Viral videos circulating on Twitter, Facebook, Instagram, and TikTok claim to show a new mineral that somehow holds a charge, with users demonstrating this by rubbing them together to create sparks, as well as connecting them with wires. which, as it turned out, feed the LEDs.
Allegedly, these stones were discovered in the Democratic Republic of the Congo and generated considerable interest as such a stone is likely to change batteries and energy storage systems forever.
However, as always, all is not as it seems, and experts have already stated that such an electricity-producing mineral is impossible according to our current data.
Minerals within rocks do not have the necessary molecular structure to store or release charge – the best they can do is simply transfer it.
This is probably what is happening: the frame is cropped so that the edge of the rock is not visible in the video with sparks, which makes it likely that wires are connected to the mineral (which experts believe is pyrite), and the rocks conduct current between themselves.
In another video, it’s a little more cryptic how the LED lights up when plugged in.
If you look closely at the LED when not connected to the stone, there are a few frames where the light is still on, making it most likely that the current is coming from somewhere else and not from the stone.
Or perhaps there is a small charge capacitor somewhere that powers the battery when the connected wires complete the circuit.
However, everyone agrees that this is not “vibranium” and not a miracle material that somehow generates electricity from nothing.
“We don’t know of any mechanism that would support such a phenomenon,” Yaoguo Li, professor of geophysics at the Colorado School of Mines, told AP.
Minerals lack the chemical composition to be able to store a charge like batteries.
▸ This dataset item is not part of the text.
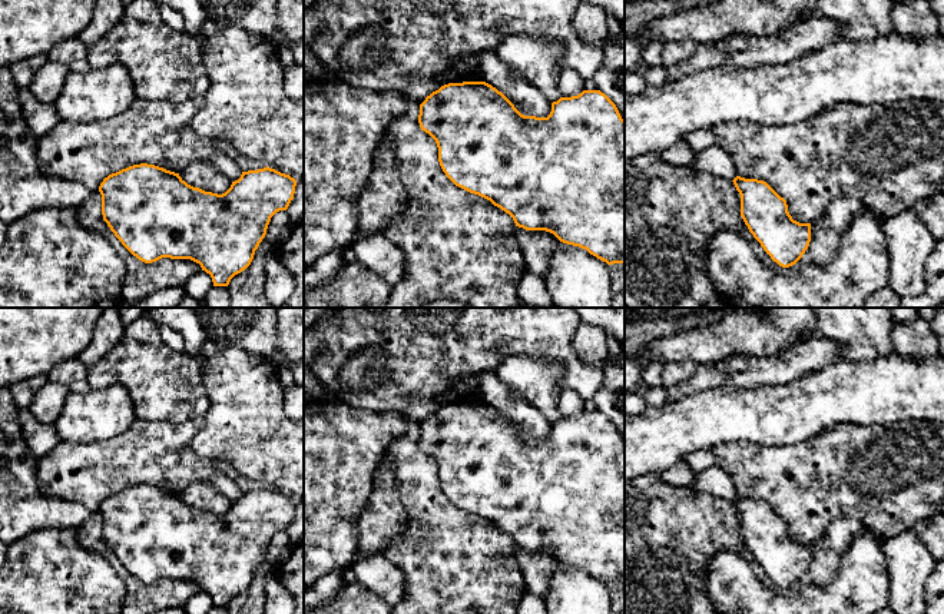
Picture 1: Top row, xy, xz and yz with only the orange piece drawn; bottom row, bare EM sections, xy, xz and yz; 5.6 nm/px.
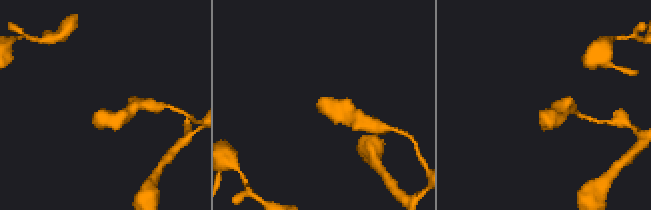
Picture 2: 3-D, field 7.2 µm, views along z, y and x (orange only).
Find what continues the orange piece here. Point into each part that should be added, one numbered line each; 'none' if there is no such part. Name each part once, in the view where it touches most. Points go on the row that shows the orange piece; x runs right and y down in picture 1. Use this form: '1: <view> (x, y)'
none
Batteries do not actually store electrical energy, but energy in another form (most often chemical), which is then converted into electrical energy through chemical reactions between the anode, cathode, and electrolyte between them.
The difference is that minerals don’t release the electrons they need to store and generate charge.
For the “natural battery” to exist, as the videos claim, the mineral must somehow have an anode and a cathode that can interact.
Unfortunately, this may turn out to be more sleight of hand and a video gimmick than revolutionary new material – just another day on the internet.